The manufacturing industry has faced tremendous technological advancements. Most of these developments aim to save production costs, speed up the process, improve quality, and make working conditions safe for employees.
This post will discuss four types of technologies used in large manufacturing firms. Moreover, we’ll examine how these technologies have improved efficiency and productivity to satisfy customer demand, guarantee the quality, and drive growth.
Mobile Technology
In 2017, studies showed that only about 60% of manufacturing companies still utilized pens and paper to track necessary manufacturing processes. Whereas 50% are either using computers on the wheel or simple spreadsheets.
However, those figures have since abruptly shifted upwards. For example, by 2021, only 21% of manufacturing companies were still using old tracking methods.
This was due to more manufacturing companies (over 65%) gradually conducting machine tool automation in their production cycle—many started using rugged business tablets or handheld mobile PCs.
Manufacturers may now put business-critical programs and data at the fingertips of their employees thanks to these gadgets. These devices also greatly enhance their barcode scanning capabilities, which automate the tracing of raw materials and finished products.
As a result, workflow efficiency and tracing accuracy have dramatically increased, which speeds up product production, helps satisfy customer demands, and opens up new order options.
Real-Time Location Systems (RTLS)
Consumer expectations and quality criteria are pushing businesses to provide more information about the origins of raw materials, features, and final items.
This has resulted in many firms in the manufacturing industry adapting real-time location systems (RTLS).
RTLS is generally driven by RFID (radio frequency identification) and offers several advantages. Manufacturers, for instance, may collect vital information on nearly every item that goes through their supply chains, such as its origin, staging, status, and quality.
This transparency gives managers actionable information to make more informed decisions, plan and stage production, eliminate the requirement for extra inventory, and adopt supply chain efficiencies that result in improved order fulfillment and increased customer happiness.
The ability to trace, find, and isolate materials, components, or products in the case of a fault or recall is critical for quality control.
Wearable Manufacturing Technology
There are many ways that wearable technology can help boost efficiency on the production line or in the supply chain operations in general. For this, more firms are gradually implementing wearables, and the numbers are expected to increase drastically.
For instance, hands-free pallets, packages, and merchandise screening are made possible by wearing band scanners and mobile devices. As a result, picking, verifying, and moving things across the warehouse will be much more efficient for everyone involved.

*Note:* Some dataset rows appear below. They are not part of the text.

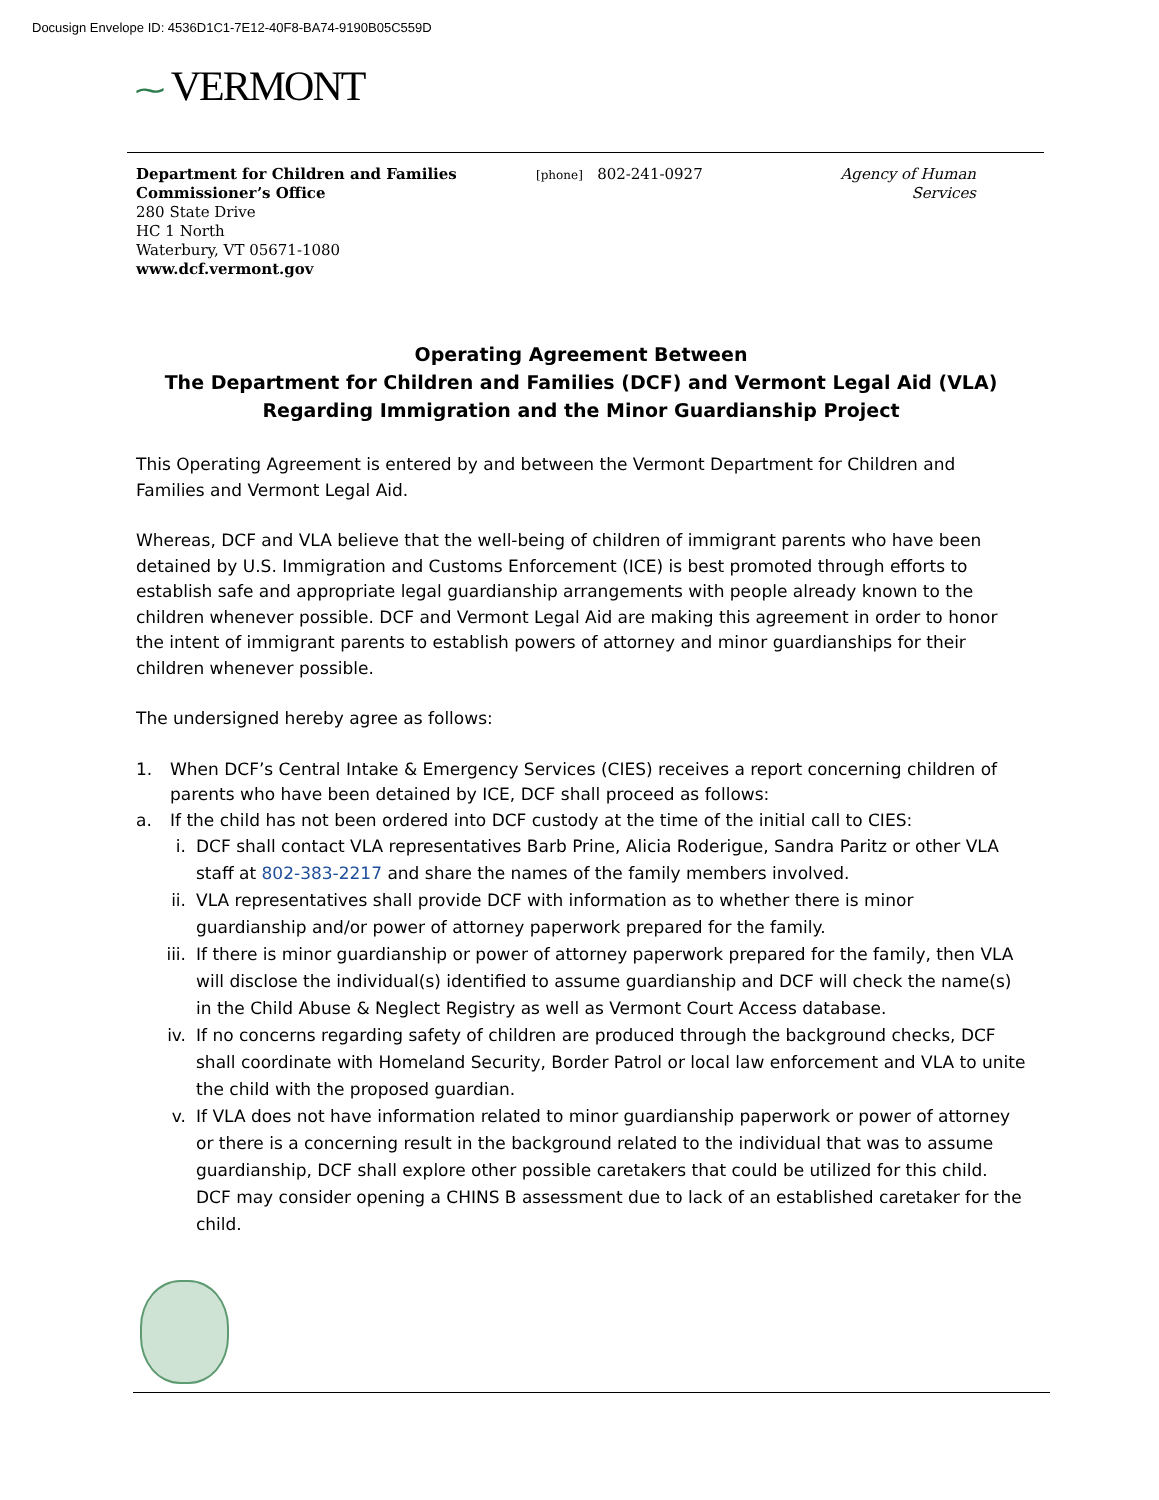Docusign Envelope ID: 4536D1C1-7E12-40F8-BA74-9190B05C559D
⁓ VERMONT
Department for Children and Families
Commissioner’s Office
280 State Drive
HC 1 North
Waterbury, VT 05671-1080
www.dcf.vermont.gov
[phone] 802-241-0927 Agency of Human Services
Operating Agreement Between
The Department for Children and Families (DCF) and Vermont Legal Aid (VLA) Regarding Immigration and the Minor Guardianship Project
This Operating Agreement is entered by and between the Vermont Department for Children and Families and Vermont Legal Aid.
Whereas, DCF and VLA believe that the well-being of children of immigrant parents who have been detained by U.S. Immigration and Customs Enforcement (ICE) is best promoted through efforts to establish safe and appropriate legal guardianship arrangements with people already known to the children whenever possible. DCF and Vermont Legal Aid are making this agreement in order to honor the intent of immigrant parents to establish powers of attorney and minor guardianships for their children whenever possible.
The undersigned hereby agree as follows:
1. When DCF’s Central Intake & Emergency Services (CIES) receives a report concerning children of parents who have been detained by ICE, DCF shall proceed as follows:
a. If the child has not been ordered into DCF custody at the time of the initial call to CIES:
i. DCF shall contact VLA representatives Barb Prine, Alicia Roderigue, Sandra Paritz or other VLA staff at 802-383-2217 and share the names of the family members involved.
ii. VLA representatives shall provide DCF with information as to whether there is minor guardianship and/or power of attorney paperwork prepared for the family.
iii. If there is minor guardianship or power of attorney paperwork prepared for the family, then VLA will disclose the individual(s) identified to assume guardianship and DCF will check the name(s) in the Child Abuse & Neglect Registry as well as Vermont Court Access database.
iv. If no concerns regarding safety of children are produced through the background checks, DCF shall coordinate with Homeland Security, Border Patrol or local law enforcement and VLA to unite the child with the proposed guardian.
v. If VLA does not have information related to minor guardianship paperwork or power of attorney or there is a concerning result in the background related to the individual that was to assume guardianship, DCF shall explore other possible caretakers that could be utilized for this child. DCF may consider opening a CHINS B assessment due to lack of an established caretaker for the child.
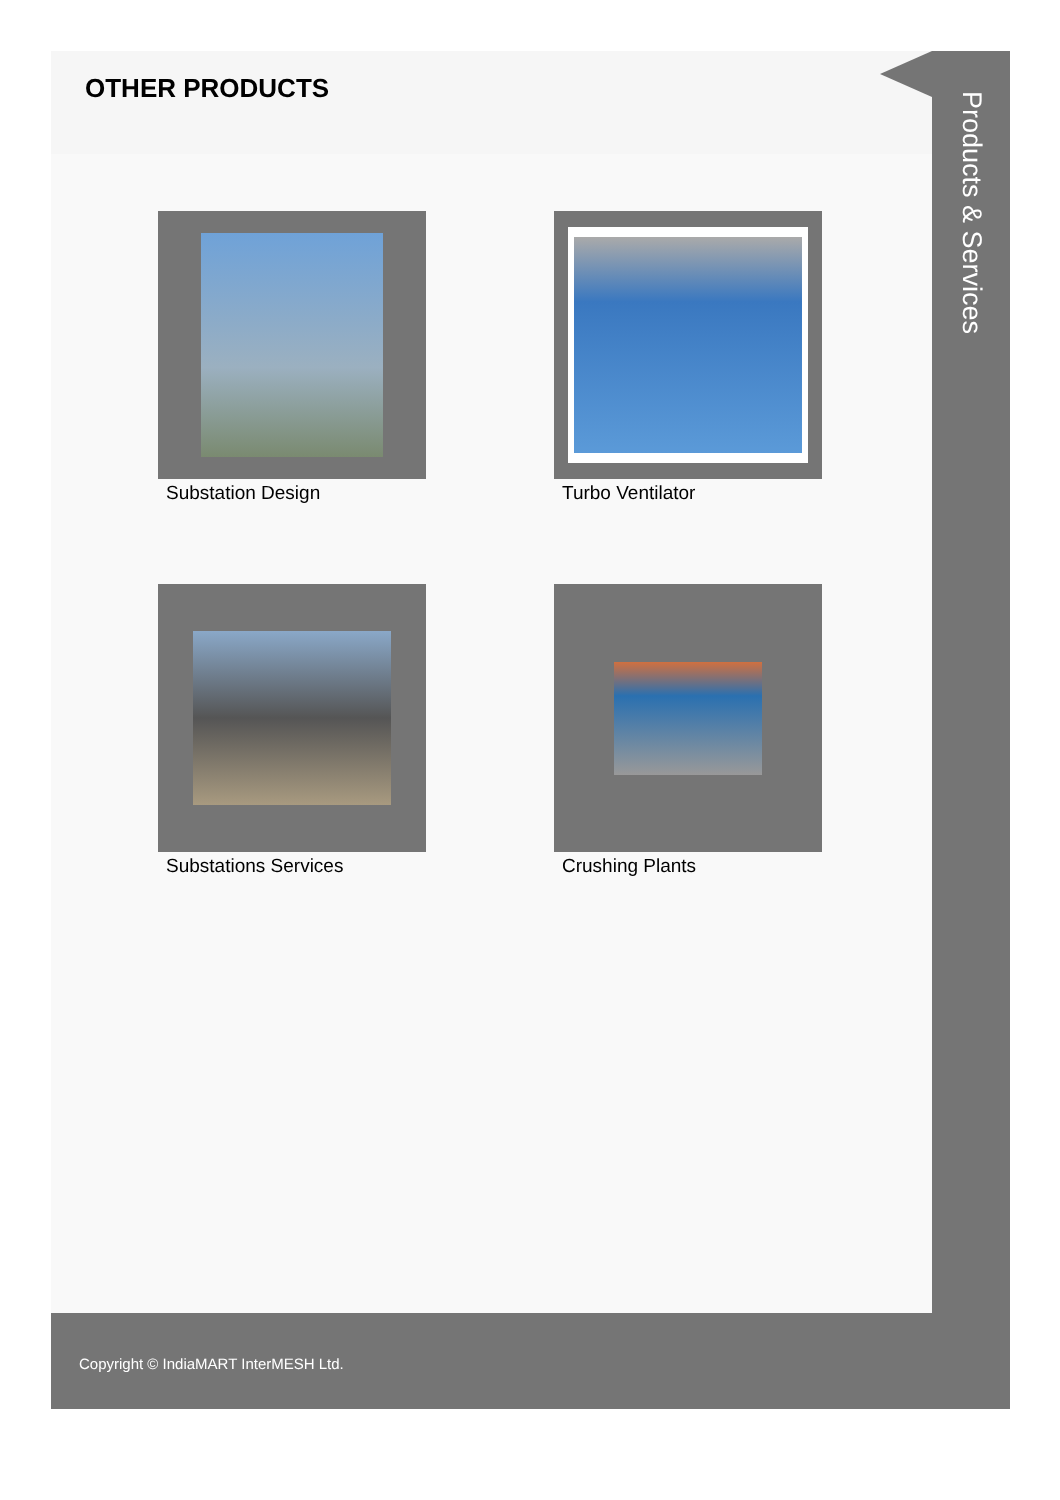OTHER PRODUCTS
Substation Design
Turbo Ventilator
Substations Services
Crushing Plants
Products & Services
Copyright © IndiaMART InterMESH Ltd.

The same technology can be used at the packaging phase to confirm correct order selection and error-free the packaging process.
Ultimately, these enhancements to selecting and packaging allow for a faster, more effective, and more accurate delivery of orders.
Voice Direction and Recognition
More companies are increasingly adopting voice technology in their production process.
An excellent example, in this case, is the TekSpeech Pro, which is a tool that allows you to control voice-directed processes easily, from coding dialogue to integrating the host, deploying, and managing the solution. All the parts work well together so that the effectiveness and voice quality are unmatched.
It gives warehouse employees audible selection instructions, alerts of right and wrong selections, and the ability to do further voice-directed workflows and automate processes.
Using speech recognition technology, workers can activate automated systems and communicate with corporate systems by just speaking orders into a microphone.
Interoffice Communication and Buyer Collaboration
Software selection and deployment for ERP projects help you focus on other important things while your computers take care of other staff. Strive to reduce using manual and outdated processes by automating workflows and lead generation and offering easily accessible, Internet-independent sales materials.
Your sales force can succeed, for instance, by utilizing cutting-edge office products like Cisco and Microsoft.
Microsoft Dynamics CRM
Microsoft Skype for Business
Microsoft Power BI
Microsoft Office 365
Microsoft Teams
Cisco Jabber
Cisco Webex
Bottom Line
Manufacturing companies must adopt new ways to remain relevant. Digital strategies speed information to the proper individuals, fostering consumer intimacy. The manufacturing workers will learn new skills to speed up industry 4.0 initiatives—the data for sophisticated analytics and AI.
While the current recession threatens manufacturing enterprises, it allows them to adopt innovative technology from other industries. We must think outside the box to make manufacturing safe in the next decade.